Confirmation from the two surveys of Chinese manufacturing that the country’s economic rebound is strengthening.
Yesterday the private survey from Caixin/Market showed China’s factory activity expanded at the fastest pace in nearly a decade in July as domestic demand continued to improve.
On Friday the official government survey showed a small rise (which surprised) that was nowhere near the jump in the Caixin/Markit survey outcome
Offsetting this positive were weak readings for export orders and employment which have been a constant now in the past three months as the pace of recovery has slowly improved.
The survey’s index rose to 52.8 last month from June’s 51.2, marking the sector’s third consecutive month of growth and the biggest jump since January 2011.
(The 50-mark separates growth from contraction on a monthly basis).

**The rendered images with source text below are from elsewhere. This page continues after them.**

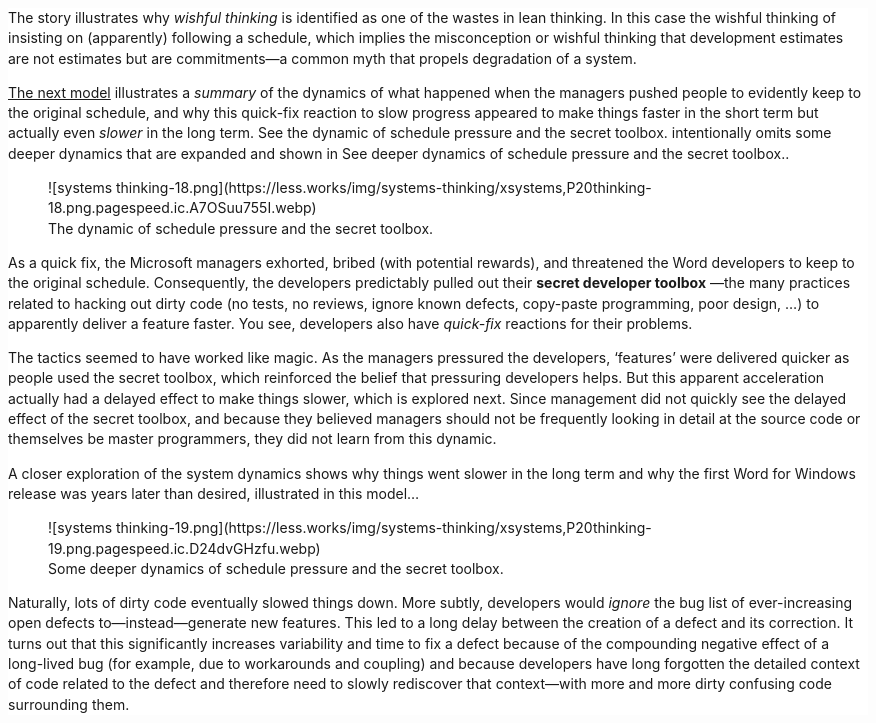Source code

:

The story illustrates why _wishful thinking_ is identified as one of the wastes in lean thinking. In this case the wishful thinking of insisting on (apparently) following a schedule, which implies the misconception or wishful thinking that development estimates are not estimates but are commitments—a common myth that propels degradation of a system.



[The next model](https://less.works/less/principles/systems-thinking.html#figure-1) illustrates a _summary_ of the dynamics of what happened when the managers pushed people to evidently keep to the original schedule, and why this quick-fix reaction to slow progress appeared to make things faster in the short term but actually even _slower_ in the long term. See the dynamic of schedule pressure and the secret toolbox. intentionally omits some deeper dynamics that are expanded and shown in See deeper dynamics of schedule pressure and the secret toolbox..



<figure>![systems thinking-18.png](https://less.works/img/systems-thinking/xsystems,P20thinking-18.png.pagespeed.ic.A7OSuu755I.webp)



<figcaption>The dynamic of schedule pressure and the secret toolbox.</figcaption></figure>



As a quick fix, the Microsoft managers exhorted, bribed (with potential rewards), and threatened the Word developers to keep to the original schedule. Consequently, the developers predictably pulled out their **secret developer toolbox** —the many practices related to hacking out dirty code (no tests, no reviews, ignore known defects, copy-paste programming, poor design, …) to apparently deliver a feature faster. You see, developers also have _quick-fix_ reactions for their problems.



The tactics seemed to have worked like magic. As the managers pressured the developers, ‘features’ were delivered quicker as people used the secret toolbox, which reinforced the belief that pressuring developers helps. But this apparent acceleration actually had a delayed effect to make things slower, which is explored next. Since management did not quickly see the delayed effect of the secret toolbox, and because they believed managers should not be frequently looking in detail at the source code or themselves be master programmers, they did not learn from this dynamic.



A closer exploration of the system dynamics shows why things went slower in the long term and why the first Word for Windows release was years later than desired, illustrated in this model…



<figure>![systems thinking-19.png](https://less.works/img/systems-thinking/xsystems,P20thinking-19.png.pagespeed.ic.D24dvGHzfu.webp)



<figcaption>Some deeper dynamics of schedule pressure and the secret toolbox.</figcaption></figure>



Naturally, lots of dirty code eventually slowed things down. More subtly, developers would _ignore_ the bug list of ever-increasing open defects to—instead—generate new features. This led to a long delay between the creation of a defect and its correction. It turns out that this significantly increases variability and time to fix a defect because of the compounding negative effect of a long-lived bug (for example, due to workarounds and coupling) and because developers have long forgotten the detailed context of code related to the defect and therefore need to slowly rediscover that context—with more and more dirty confusing code surrounding them.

China reported 180 new cases overnight and 6 new deaths on Sunday.
The private survey was much stronger than the official survey on Friday from the National Bureau of Statistics. It concentrates in big companies which the private survey asks small to medium groups for their responses.
The Official NBS Manufacturing survey rose to 51.1 in July from 50.9 in the previous month.

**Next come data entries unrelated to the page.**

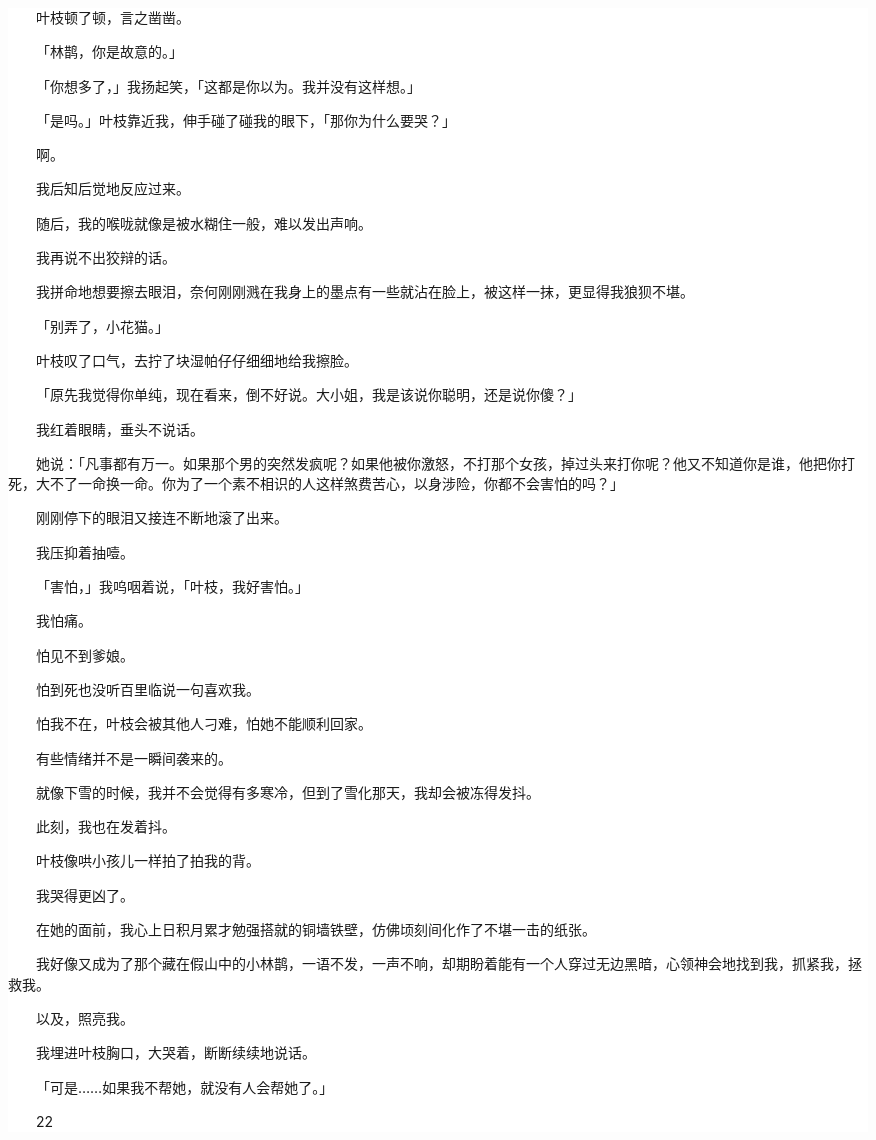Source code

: &emsp;&emsp;叶枝顿了顿，言之凿凿。  
  
&emsp;&emsp;「林鹊，你是故意的。」  
  
&emsp;&emsp;「你想多了，」我扬起笑，「这都是你以为。我并没有这样想。」  
  
&emsp;&emsp;「是吗。」叶枝靠近我，伸手碰了碰我的眼下，「那你为什么要哭？」  
  
&emsp;&emsp;啊。  
  
&emsp;&emsp;我后知后觉地反应过来。  
  
&emsp;&emsp;随后，我的喉咙就像是被水糊住一般，难以发出声响。  
  
&emsp;&emsp;我再说不出狡辩的话。  
  
&emsp;&emsp;我拼命地想要擦去眼泪，奈何刚刚溅在我身上的墨点有一些就沾在脸上，被这样一抹，更显得我狼狈不堪。  
  
&emsp;&emsp;「别弄了，小花猫。」  
  
&emsp;&emsp;叶枝叹了口气，去拧了块湿帕仔仔细细地给我擦脸。  
  
&emsp;&emsp;「原先我觉得你单纯，现在看来，倒不好说。大小姐，我是该说你聪明，还是说你傻？」  
  
&emsp;&emsp;我红着眼睛，垂头不说话。  
  
&emsp;&emsp;她说：「凡事都有万一。如果那个男的突然发疯呢？如果他被你激怒，不打那个女孩，掉过头来打你呢？他又不知道你是谁，他把你打死，大不了一命换一命。你为了一个素不相识的人这样煞费苦心，以身涉险，你都不会害怕的吗？」  
  
&emsp;&emsp;刚刚停下的眼泪又接连不断地滚了出来。  
  
&emsp;&emsp;我压抑着抽噎。  
  
&emsp;&emsp;「害怕，」我呜咽着说，「叶枝，我好害怕。」  
  
&emsp;&emsp;我怕痛。  
  
&emsp;&emsp;怕见不到爹娘。  
  
&emsp;&emsp;怕到死也没听百里临说一句喜欢我。  
  
&emsp;&emsp;怕我不在，叶枝会被其他人刁难，怕她不能顺利回家。  
  
&emsp;&emsp;有些情绪并不是一瞬间袭来的。  
  
&emsp;&emsp;就像下雪的时候，我并不会觉得有多寒冷，但到了雪化那天，我却会被冻得发抖。  
  
&emsp;&emsp;此刻，我也在发着抖。  
  
&emsp;&emsp;叶枝像哄小孩儿一样拍了拍我的背。  
  
&emsp;&emsp;我哭得更凶了。  
  
&emsp;&emsp;在她的面前，我心上日积月累才勉强搭就的铜墙铁壁，仿佛顷刻间化作了不堪一击的纸张。  
  
&emsp;&emsp;我好像又成为了那个藏在假山中的小林鹊，一语不发，一声不响，却期盼着能有一个人穿过无边黑暗，心领神会地找到我，抓紧我，拯救我。  
  
&emsp;&emsp;以及，照亮我。  
  
&emsp;&emsp;我埋进叶枝胸口，大哭着，断断续续地说话。  
  
&emsp;&emsp;「可是……如果我不帮她，就没有人会帮她了。」  
  
&emsp;&emsp;22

This was the fifth straight month of increase in factory activity and the strongest since March.
Output grew the most in four months (54.0 vs 53.9 in June), while both new orders (51.7 vs 51.4) and buying levels (52.4 vs 51.8) went up for the fifth month in a row and at a faster pace.
Meantime, both export sales (48.4 vs 42.6) and employment shrank at softer rates (49.3 vs 49.1).
Prices data showed input cost advanced for the third month running and at a stronger rate (58.1 vs 56.8), while selling prices rose for the second consecutive month (52.2 vs 52.4). Looking ahead, sentiment edged up (57.8 vs 57.5).